In a continued effort to bring you all that is important in the world of gay entertainment and ensure that you are being spoon-fed images of gorgeous, commoditized manflesh, we present the newly-minted AfterElton Briefs. Following the usual assortment of carefully-selected news items, interested readers can find a refreshing pic of a hot man in underwear after the jump. Yes, we're serious.
- One of tonight's episodes of the PBS documentary Carrier is called "Super Secrets" and discusses life on board the USS Nimitz for gay and lesbian servicemembers. Towleroad has an interview with Brian Downey, one of those servicemembers.
- Britney Spears is coming back to How I Met Your Mother (yawn) and what's up with Barney's (Neil Patrick Harris) kiss with Robin?
- The American Family Association (aka The Winguts of America) are getting in Procter & Gamble's face because As the World Turns "has resumed using explicit, open-mouth homosexual kissing". Really? Gosh, we hadn't noticed! Naturally, this calls for another one of the AFA's "successful" boycotts and they are encouraging folks to write letters to P&G. I used the AFA's own form letter to tell P&G to ignore these loons, but you should probably drop them a note as well.

Rhys Bobridge, Jack Chambers
- Greg Hernandez of Out in Hollywood ran into Marc Cherry at the GLAAD Awards in LA and Marc told him Brothers & Sisters' Kevin and Scotty aren't the only ABC gays exchanging vows.
And today's Briefs are brought to you by...
James Winston Company via Kenneth in the 212.
Boxers
I keep trying to get someone who was at Sex, Wales & Anarchy, and got a good shot of Gareth David-Lloyd doing his gangsta thing with three inches of his boxers exposed above his jeans, to share some of those shots with you so he can be in the Briefs.
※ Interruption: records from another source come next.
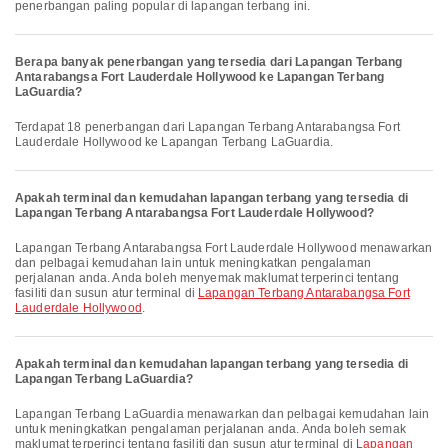
penerbangan paling popular di lapangan terbang ini.
Berapa banyak penerbangan yang tersedia dari Lapangan Terbang
Antarabangsa Fort Lauderdale Hollywood ke Lapangan Terbang
LaGuardia?
Terdapat 18 penerbangan dari Lapangan Terbang Antarabangsa Fort
Lauderdale Hollywood ke Lapangan Terbang LaGuardia.
Apakah terminal dan kemudahan lapangan terbang yang tersedia di
Lapangan Terbang Antarabangsa Fort Lauderdale Hollywood?
Lapangan Terbang Antarabangsa Fort Lauderdale Hollywood menawarkan
dan pelbagai kemudahan lain untuk meningkatkan pengalaman
perjalanan anda. Anda boleh menyemak maklumat terperinci tentang
fasiliti dan susun atur terminal di
Lapangan Terbang Antarabangsa Fort
Lauderdale Hollywood
.
Apakah terminal dan kemudahan lapangan terbang yang tersedia di
Lapangan Terbang LaGuardia?
Lapangan Terbang LaGuardia menawarkan dan pelbagai kemudahan lain
untuk meningkatkan pengalaman perjalanan anda. Anda boleh semak
maklumat terperinci tentang fasiliti dan susun atur terminal di
Lapangan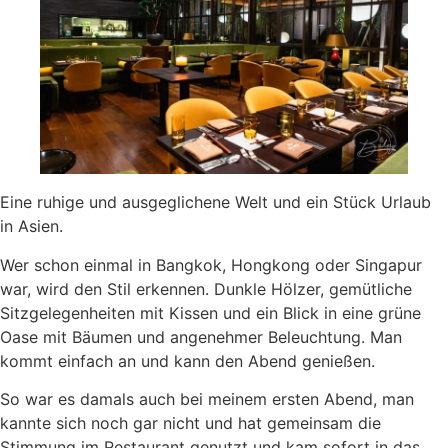
Eine ruhige und ausgeglichene Welt und ein Stück Urlaub
in Asien.
Wer schon einmal in Bangkok, Hongkong oder Singapur
war, wird den Stil erkennen. Dunkle Hölzer, gemütliche
Sitzgelegenheiten mit Kissen und ein Blick in eine grüne
Oase mit Bäumen und angenehmer Beleuchtung. Man
kommt einfach an und kann den Abend genießen.
So war es damals auch bei meinem ersten Abend, man
kannte sich noch gar nicht und hat gemeinsam die
Stimmung im Restaurant genutzt und kam sofort in das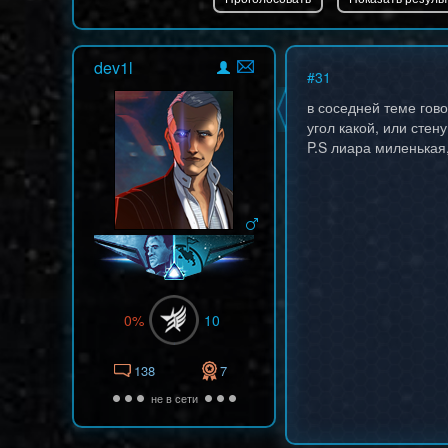
dev1l
#
31
в соседней теме гово
угол какой, или стен
P.S лиара миленькая,
0%
10
138
7
не в сети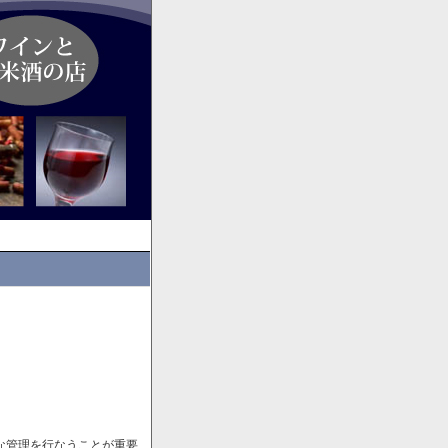
な管理を行なうことが重要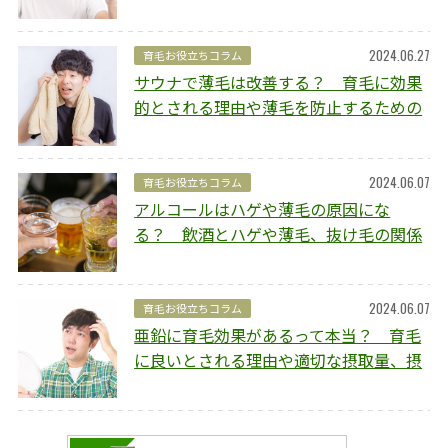
イプ別にご紹介
2024.06.27
育毛お役立ちコラム
サウナで薄毛は改善する？ 育毛に効果
的とされる理由や薄毛を防止するための
ポイントを解説
2024.06.07
育毛お役立ちコラム
アルコールはハゲや薄毛の原因にな
る？ 飲酒とハゲや薄毛、抜け毛の関係
や予防方法を解説
2024.06.07
育毛お役立ちコラム
亜鉛に育毛効果があるって本当？ 育毛
に良いとされる理由や適切な摂取量、摂
取のポイントを解説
I don't know if that's how it works. I just want Gareth's underpants to gain further exposure (ba-dum! Thank you, I'll be here all week!).
My god, Jennifer Tilly makes a sexy redhead.
Content is Repulsive
Seriously CONTENT IS REPULSIVE?!?!?
That people can seriously write those words and mean them, thats the truly repulsive thing. Repulsive?!?! Maybe uncomfortable, but hey when I watch straight people kiss sometimes i feel uncomfortable too, but guess what I LIVE WITH IT... After all its not like I don't have to live with it being crammed down my gullet in the media all the time anyways...
Behind Enemy Lines
"View a scene from the April 23, 2008 episode by P&G. WARNING – content is repulsive!"
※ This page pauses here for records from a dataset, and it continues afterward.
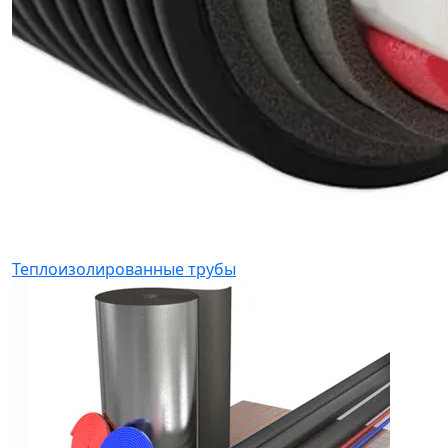
Теплоизолированные трубы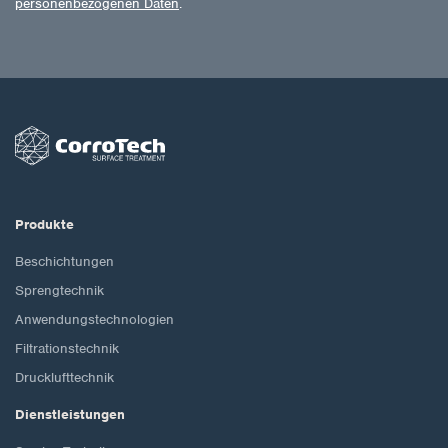
personenbezogenen Daten
.
Produkte
Beschichtungen
Sprengtechnik
Anwendungstechnologien
Filtrationstechnik
Drucklufttechnik
Dienstleistungen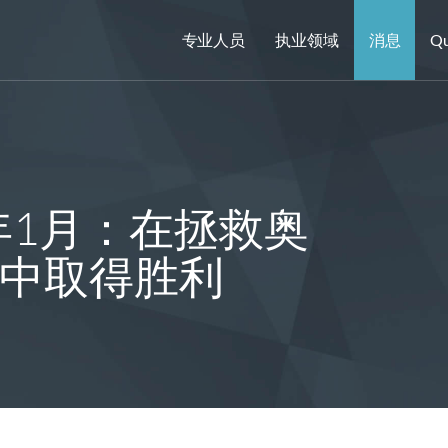
专业人员
执业领域
消息
Qu
年1月：在拯救奥
中取得胜利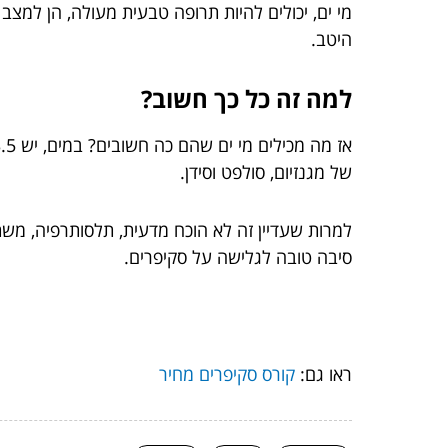
מי ים, יכולים להיות תרופה טבעית מעולה, הן למצב
היטב.
למה זה כל כך חשוב?
של מגנזיום, סולפט וסידן.
למרות שעדיין זה לא הוכח מדעית, תלסותרפיה, משתמש
סיבה טובה לגלישה על סקיפרים.
ראו גם:
קורס סקיפרים מחיר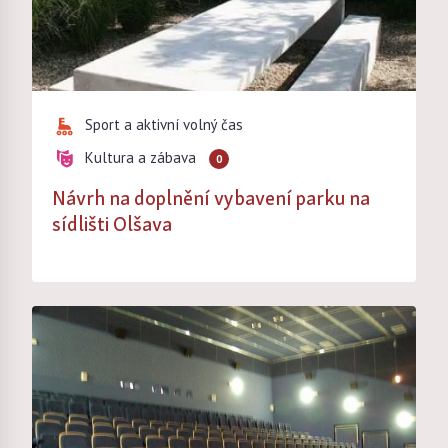
Sport a aktivní volný čas
Kultura a zábava
0
Návrh na doplnění vybavení parku na
sídlišti Olšava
Sick. Pure, plain, simply sick. I just can't believe there are still people out there who are SO disgusted by homosexuality that it not only gives them a distaste for it, but that it even gives them a motivation high enough to actively fight it. While I'm not saying kudos to P&G for last week's kisses (I still believe they did it just to string us on for another couple months), good for them for not letting retarded "traditional family value" organizations completely control their output.
In the Navy...
After watching both episodes of "Carrier" tonight, I feel the "don't ask, don't tell" treatment was just a little disappointing. To the producers' credit, the main impression was that the vast majority of Navy personnel really don't care if some of their shipmates are gay or lesbian. In that respect, the documentary shows that DADT is unneccesary in regards to protecting straight servicemembers' supposedly fragile sexual identity and comfort.
Where the documentary fell a little short was in showing the real damage that DADT does to LGBT servicemembers and their units. They did try, showing several pixelated sailors commenting on the issue. The weirdness of those segments perhaps reflects the effects of the policy. The closeness that people develop when living and working together was one of the main themes, and the lying and hiding implicit in DADT obviously works against that.
Only one gay crew member, Brian Downey, was shown unpixellated, of course only because he is now out of the Navy. He spoke eloquently about his desire to serve and the extra sacrifices he was willing to make to do that, but I couldn't help notice that he could never actually say the word "gay" on camera. Given that he grew up on the Navajo res (something I know a little about) and then joined the Navy, he really can't be expected to be a glib gay-rights spokesman. It would have been nice to hear some perspective from a more senior gay crewmember, but of course that's currently impossible.
...at least until the next Commander-in-Chief.
Anyway, "Carrier" is a great documentary and I plan to watch the rest of the non-gay episodes. My only real quibble is with the music, which is terribly ham-fisted, heavy-handed, singer-songwriter angst thrown at the viewer over emo montages. Talk about being knocked right out of the film. Oi.